Erthyo onlara dikkat etmedi, buraya gelme nedenini bile unutmuştu. 6 Krallığı, kendi zamanındaki Ölüm Eğitimini, her şeyi unutmuş sadece içmeye başlamıştı. İlk testi çabucak bitti, ikinci testiye geçerek bardağı kafasına dikti.


Durmadı ve içmeye devam etti. İçtikçe kafası daha da parlak olmaya başladı. Çevresini unuttu, sadece o anda içmeye odaklandı.


Ansızın bir ses duyduğunda 2. testiyi bitirmek üzereydi.
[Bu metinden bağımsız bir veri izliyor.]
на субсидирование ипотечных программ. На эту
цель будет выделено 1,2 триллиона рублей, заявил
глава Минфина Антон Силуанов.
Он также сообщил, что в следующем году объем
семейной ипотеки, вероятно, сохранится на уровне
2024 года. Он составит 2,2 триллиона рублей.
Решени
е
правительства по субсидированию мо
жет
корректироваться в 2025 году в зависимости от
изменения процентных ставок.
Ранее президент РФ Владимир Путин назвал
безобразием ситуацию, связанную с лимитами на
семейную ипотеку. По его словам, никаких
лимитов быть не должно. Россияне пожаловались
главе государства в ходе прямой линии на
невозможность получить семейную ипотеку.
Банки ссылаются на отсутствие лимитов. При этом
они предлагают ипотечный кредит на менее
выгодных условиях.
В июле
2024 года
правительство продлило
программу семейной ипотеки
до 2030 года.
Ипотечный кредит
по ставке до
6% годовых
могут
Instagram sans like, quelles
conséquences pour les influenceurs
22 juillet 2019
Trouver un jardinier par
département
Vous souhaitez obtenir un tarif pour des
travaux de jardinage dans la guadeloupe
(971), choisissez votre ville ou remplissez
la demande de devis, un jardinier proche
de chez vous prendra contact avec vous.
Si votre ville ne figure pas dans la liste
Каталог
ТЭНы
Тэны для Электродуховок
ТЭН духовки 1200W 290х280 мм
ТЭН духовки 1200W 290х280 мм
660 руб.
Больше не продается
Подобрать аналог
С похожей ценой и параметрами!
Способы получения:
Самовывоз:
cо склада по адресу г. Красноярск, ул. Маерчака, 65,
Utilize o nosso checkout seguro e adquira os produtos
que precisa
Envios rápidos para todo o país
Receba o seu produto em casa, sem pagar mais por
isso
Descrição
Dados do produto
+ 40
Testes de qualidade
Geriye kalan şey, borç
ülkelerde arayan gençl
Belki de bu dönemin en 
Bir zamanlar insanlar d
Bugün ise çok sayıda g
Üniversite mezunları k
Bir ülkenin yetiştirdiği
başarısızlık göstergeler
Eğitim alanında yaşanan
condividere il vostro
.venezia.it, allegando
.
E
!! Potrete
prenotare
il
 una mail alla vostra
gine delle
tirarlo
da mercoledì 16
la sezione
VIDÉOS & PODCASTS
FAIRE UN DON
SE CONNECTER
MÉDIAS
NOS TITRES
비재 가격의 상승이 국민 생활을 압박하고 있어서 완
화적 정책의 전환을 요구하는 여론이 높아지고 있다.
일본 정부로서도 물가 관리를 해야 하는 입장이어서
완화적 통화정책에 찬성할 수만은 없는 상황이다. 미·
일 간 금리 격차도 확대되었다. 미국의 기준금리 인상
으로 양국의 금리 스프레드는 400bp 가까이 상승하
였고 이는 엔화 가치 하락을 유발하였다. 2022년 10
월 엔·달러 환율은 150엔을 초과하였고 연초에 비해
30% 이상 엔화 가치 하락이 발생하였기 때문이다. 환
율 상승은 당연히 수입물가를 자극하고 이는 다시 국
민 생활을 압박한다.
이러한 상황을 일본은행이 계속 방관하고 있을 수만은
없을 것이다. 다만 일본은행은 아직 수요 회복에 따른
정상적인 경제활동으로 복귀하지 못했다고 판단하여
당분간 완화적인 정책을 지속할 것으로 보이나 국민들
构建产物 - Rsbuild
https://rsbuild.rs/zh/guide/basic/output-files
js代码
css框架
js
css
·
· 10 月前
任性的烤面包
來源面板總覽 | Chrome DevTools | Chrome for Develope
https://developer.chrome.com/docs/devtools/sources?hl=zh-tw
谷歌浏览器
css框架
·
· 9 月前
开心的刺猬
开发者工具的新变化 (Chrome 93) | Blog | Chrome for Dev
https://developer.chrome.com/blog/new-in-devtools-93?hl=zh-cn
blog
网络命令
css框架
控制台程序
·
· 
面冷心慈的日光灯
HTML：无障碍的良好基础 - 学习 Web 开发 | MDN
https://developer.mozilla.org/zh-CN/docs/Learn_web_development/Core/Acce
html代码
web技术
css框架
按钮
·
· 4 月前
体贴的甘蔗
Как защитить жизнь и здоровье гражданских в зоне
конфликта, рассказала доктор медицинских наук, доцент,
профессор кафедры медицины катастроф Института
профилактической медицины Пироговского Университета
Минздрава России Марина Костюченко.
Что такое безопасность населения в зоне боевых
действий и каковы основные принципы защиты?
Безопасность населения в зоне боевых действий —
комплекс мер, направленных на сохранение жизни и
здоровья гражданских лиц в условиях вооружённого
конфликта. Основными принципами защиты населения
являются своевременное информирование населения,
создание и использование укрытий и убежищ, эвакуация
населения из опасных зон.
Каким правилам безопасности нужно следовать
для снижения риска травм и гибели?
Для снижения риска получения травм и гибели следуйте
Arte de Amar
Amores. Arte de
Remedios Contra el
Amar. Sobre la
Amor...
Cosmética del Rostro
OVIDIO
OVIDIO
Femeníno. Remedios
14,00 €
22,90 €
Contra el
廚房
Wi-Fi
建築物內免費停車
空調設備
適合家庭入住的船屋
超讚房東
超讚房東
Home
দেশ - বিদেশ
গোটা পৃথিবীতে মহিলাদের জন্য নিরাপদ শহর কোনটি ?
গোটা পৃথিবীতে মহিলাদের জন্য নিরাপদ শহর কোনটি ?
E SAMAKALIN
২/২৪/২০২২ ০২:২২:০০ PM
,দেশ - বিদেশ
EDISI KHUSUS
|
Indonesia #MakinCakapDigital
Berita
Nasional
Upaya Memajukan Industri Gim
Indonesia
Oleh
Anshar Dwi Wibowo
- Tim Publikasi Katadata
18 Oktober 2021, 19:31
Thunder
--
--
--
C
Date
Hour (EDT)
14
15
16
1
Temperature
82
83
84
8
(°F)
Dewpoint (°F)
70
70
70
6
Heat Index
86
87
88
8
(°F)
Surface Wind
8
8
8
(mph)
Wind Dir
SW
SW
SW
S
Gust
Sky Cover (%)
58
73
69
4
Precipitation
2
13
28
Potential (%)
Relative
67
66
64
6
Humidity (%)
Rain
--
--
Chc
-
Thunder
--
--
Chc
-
''Senin gibi iyi yapılı bir genç neden tek başına içiyor? Gidip kendine birkaç kadın bulup onlarla içsene.''


Ses tanıdıktı, hem de çok tanıdıktı fakat bir adam sesiydi. Ki Erthyo'nun böyle sese sahip bir erkek tanıdığı yoktu. Acaba Aven mı diye düşündü fakat Aven'ın sesi orta bir sesti, her yerde bulunabilecek, aynı zamanda derinlik bulunan bir sesti. Ancak bu ses kalındı. Bu yüzden Aven olamazdı.


''Neyse düşünmeye gerek yok.'' Erthyo kafasını salladı ve bir bardak daha kafasına dikti. Ağzını tatmin olmuş gibi şapırdattı, fakat adama cevap vermedi. Bunun yerine gördüğü bir hizmetçinin kolundan çekerek konuştu.


''Bir testi daha getir.''


''Efendim, bundan daha fazla içmemelisiniz yoksa-'' Hizmetçi, Erthyo'yu uyarmak istedi fakat Erthyo'nun önünde duran adam ona seslendi.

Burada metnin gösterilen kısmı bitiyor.